Prenzlauer Berg: Once a working-class neighborhood in East Berlin, Prenzlauer Berg has undergone gentrification in recent decades. It’s now known for its picturesque streets lined with cafes, boutiques, and renovated 19th-century buildings. Prenzlauer Berg is popular with young families and has a relaxed, hipster vibe.

Neukölln: Located in the southeastern part of the city, Neukölln has a diverse population and is known for its multicultural atmosphere. It’s an area of contrasts, with trendy cafes and galleries coexisting alongside traditional Turkish markets and Middle Eastern eateries. Neukölln is rapidly changing, attracting young professionals and artists seeking affordable living spaces.

Neukölln Arcaden, Karl-Marx-Straße, Berlin, Germany
Neukölln Arcaden, Karl-Marx-Straße, Berlin, Germany via Unsplash

Charlottenburg: In contrast to the hip neighborhoods of the east, Charlottenburg exudes an air of elegance and sophistication. It’s home to upscale shops along Kurfürstendamm, Berlin’s premier shopping street, as well as historic landmarks like Charlottenburg Palace. Charlottenburg offers a quieter pace of life and is popular with families and affluent residents.

Schöneberg: Schöneberg has a rich cultural history and was once the center of Berlin’s LGBTQ+ community. It’s known for its vibrant nightlife, particularly around Nollendorfplatz, as well as its diverse culinary scene. Schöneberg also has leafy residential streets and green spaces like Viktoria-Luise-Platz.

Eating Out in Berlin

Berlin has an amazing food scene
Berlin has an amazing food scene

What’s the most famous food in Berlin? Döner Kebab! Yes, it is Turkish but it was created with this name for the first time in Berlin and you can try it at one of the many roadside Imbisses in the city.

Having lived in Germany, I’m bored of eating Döner and Currywurst – two things that Berlin is famous for so I always eat other things.

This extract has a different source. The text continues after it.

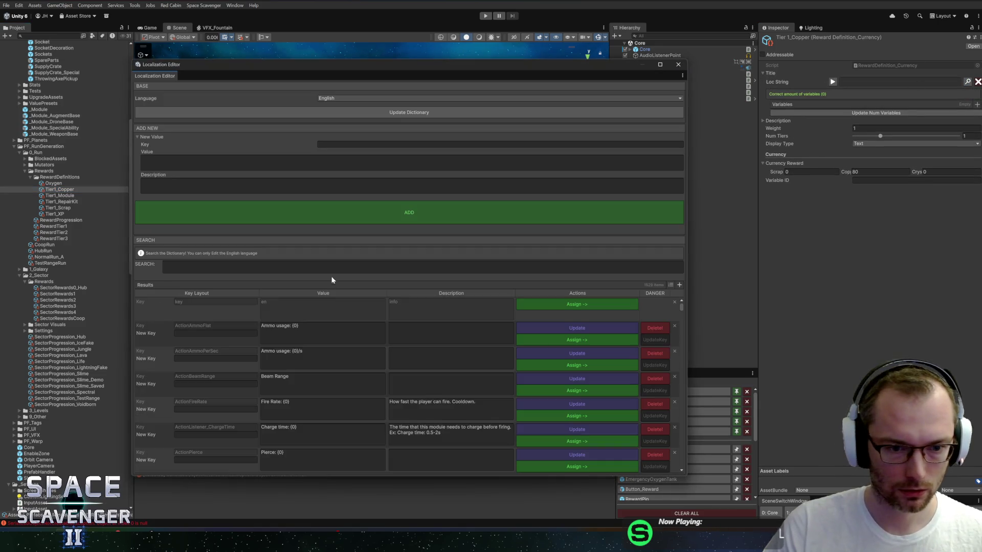
# Step: Search the localization dictionary for 'currency', then switch to the Figma design document
pyautogui.click(342, 265)
pyautogui.write('currency')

In my opinion, Berlin has an amazing food scene and I love trying new restaurants here. Once you have had your quota of these things, I recommend you try some fun restaurants – so many open every year.

Vegan or meat eater – you would find plenty of options for all kinds of flavorful fusion meals.

Free Wifi in Berlin

The city of Berlin provides free Wi-Fi access at various locations through its “Berlin Free Wi-Fi” initiative. This service covers many public squares, parks, libraries, and government buildings throughout the city. Users can connect to the network named “Free WiFi Berlin” and access the internet for free for a limited time each day.

Moreover, there are some areas where you will always find free WiFi, such as Alexanderplatz, Mauerpark, and many public libraries.

Where to Stay in Berlin?

Our bedroom in Habyt - The Waterfront, Berlin
Our bedroom in Habyt – The Waterfront, Berlin

I love the East part of Berlin and that’s where I always stay because of its amazing character, bohemian vibe, and international scene. I stayed in a newly constructed hotel called Habyt – The Waterfront in Friedrichshain-Kreuzberg that’s super close to Ostkreuz station.

My room was super affordable and had large windows, a small kitchenette, and a nice toilet. The bed was comfortable. This hotel also had meeting rooms and a nice sitting area near the reception.

The lobby area in Habyt - The Waterfront
The lobby area in Habyt – The Waterfront

My visit to Berlin was just for the purpose of clubbing, and for that, I found the location of this hotel perfect because it is within walking distance from Club Ost and About Blank. Berghain is 15 minutes away on the S-Bahn from this hotel.